Abboud Hanna, Coyne Daniel, Smolenski Olgierd, Anger Michael, Lunde Norman, Qiu Ping, Hippensteel Rich, Pradhan Rajendra S, Palaparthy Rameshraja V, Kavanaugh Anne, Melnick Joel Z, Williams Laura A, Batlle Daniel
University of Texas Health Science Center, San Antonio, Texas, USA.
Am J Nephrol. 2006;26(1):105-14. doi: 10.1159/000092033. Epub 2006 Mar 14.
Intermittent dosing of calcitriol for secondary hyperparathyroidism (SHPT) has been associated with greater parathyroid hormone (PTH) reduction with fewer calcemic and phosphatemic effects than daily (QD) dosing.
Secondary analyses of three randomized, double-blind, placebo-controlled multicenter studies in stage 3 and 4 chronic kidney disease (CKD) patients with SHPT were performed to compare three times per week (TIW) with QD dosing of paricalcitol. The pharmacokinetics of TIW and QD dosing of paricalcitol capsules were assessed in a separate group of healthy subjects.
Pharmacokinetics revealed similar steady state paricalcitol exposure between dosing regimens. In CKD patients, baseline data were similar between the TIW studies (n = 72, paricalcitol; n = 73, placebo) and QD studies (n = 35, paricalcitol; n = 40, placebo). Both dosing regimens resulted in similar efficacy (91%) for the primary end point of two consecutive > or = 30% decreases in intact PTH from baseline, but the QD regimen resulted in a greater percent reduction in intact PTH from baseline. The chances for developing increased serum calcium and phosphorus levels or Ca x P product were similar between paricalcitol and placebo groups for both treatment regimens. Furthermore, no difference in the risk for these elevations was detected between the TIW and QD regimens.
QD dosing of paricalcitol capsules is as efficacious as TIW dosing in achieving the primary end point (2 consecutive > or = 30% reductions in PTH) in stage 3 and 4 CKD patients with SHPT. Moreover, the QD regimen had no significant effect on hypercalcemia, hyperphosphatemia or Ca x P product as compared with placebo or intermittent dosing.

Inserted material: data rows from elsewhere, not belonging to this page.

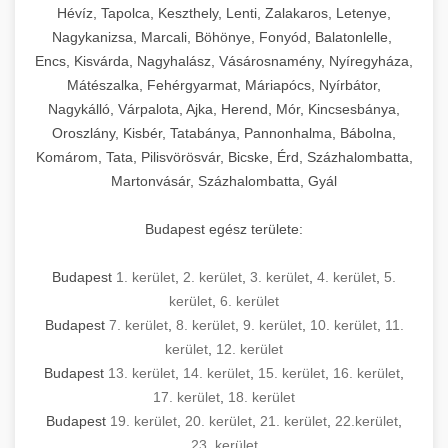
Hévíz, Tapolca, Keszthely, Lenti, Zalakaros, Letenye,
Nagykanizsa, Marcali, Böhönye, Fonyód, Balatonlelle,
Encs, Kisvárda, Nagyhalász, Vásárosnamény, Nyíregyháza,
Mátészalka, Fehérgyarmat, Máriapócs, Nyírbátor,
Nagykálló, Várpalota, Ajka, Herend, Mór, Kincsesbánya,
Oroszlány, Kisbér, Tatabánya, Pannonhalma, Bábolna,
Komárom, Tata, Pilisvörösvár, Bicske, Érd, Százhalombatta,
Martonvásár, Százhalombatta, Gyál
Budapest egész területe:
Budapest
1. kerület
,
2. kerület
,
3. kerület
,
4. kerület
,
5.
kerület
,
6. kerület
Budapest
7. kerület
,
8. kerület
,
9. kerület
,
10. kerület
,
11.
kerület
,
12. kerület
Budapest
13. kerület
,
14. kerület
,
15. kerület
,
16. kerület
,
17. kerület
,
18. kerület
Budapest
19. kerület
,
20. kerület
,
21. kerület
,
22.kerület
,
23. kerület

对于继发性甲状旁腺功能亢进症(SHPT),与每日(QD)给药相比,间歇性服用骨化三醇可使甲状旁腺激素(PTH)降低幅度更大,且血钙和血磷影响较小。
对三项针对3期和4期慢性肾脏病(CKD)合并SHPT患者的随机、双盲、安慰剂对照多中心研究进行二次分析,以比较帕立骨化醇每周三次(TIW)给药与QD给药的效果。在另一组健康受试者中评估了帕立骨化醇胶囊TIW和QD给药的药代动力学。

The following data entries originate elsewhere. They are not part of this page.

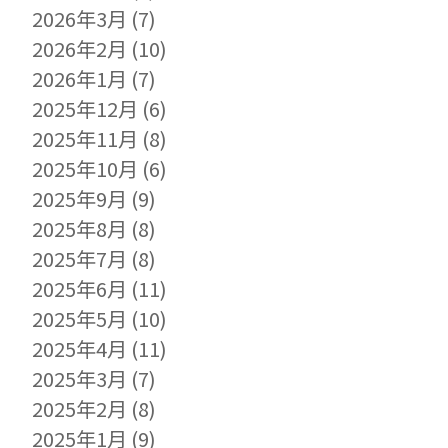
2026年3月
(7)
2026年2月
(10)
2026年1月
(7)
2025年12月
(6)
2025年11月
(8)
2025年10月
(6)
2025年9月
(9)
2025年8月
(8)
2025年7月
(8)
2025年6月
(11)
2025年5月
(10)
2025年4月
(11)
2025年3月
(7)
2025年2月
(8)
2025年1月
(9)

药代动力学显示,不同给药方案之间帕立骨化醇的稳态暴露相似。在CKD患者中,TIW研究(n = 72,帕立骨化醇;n = 73,安慰剂)和QD研究(n = 35,帕立骨化醇;n = 40,安慰剂)的基线数据相似。两种给药方案对于从基线开始连续两次完整PTH降低≥30%这一主要终点的疗效相似(91%),但QD方案使完整PTH从基线降低的百分比更大。两种治疗方案中,帕立骨化醇组和安慰剂组发生血清钙和磷水平升高或钙磷乘积升高的几率相似。此外,TIW和QD方案之间在这些升高风险方面未检测到差异。
对于3期和4期CKD合并SHPT患者,帕立骨化醇胶囊QD给药在达到主要终点(PTH连续两次降低≥30%)方面与TIW给药同样有效。此外,与安慰剂或间歇性给药相比,QD方案对高钙血症、高磷血症或钙磷乘积无显著影响。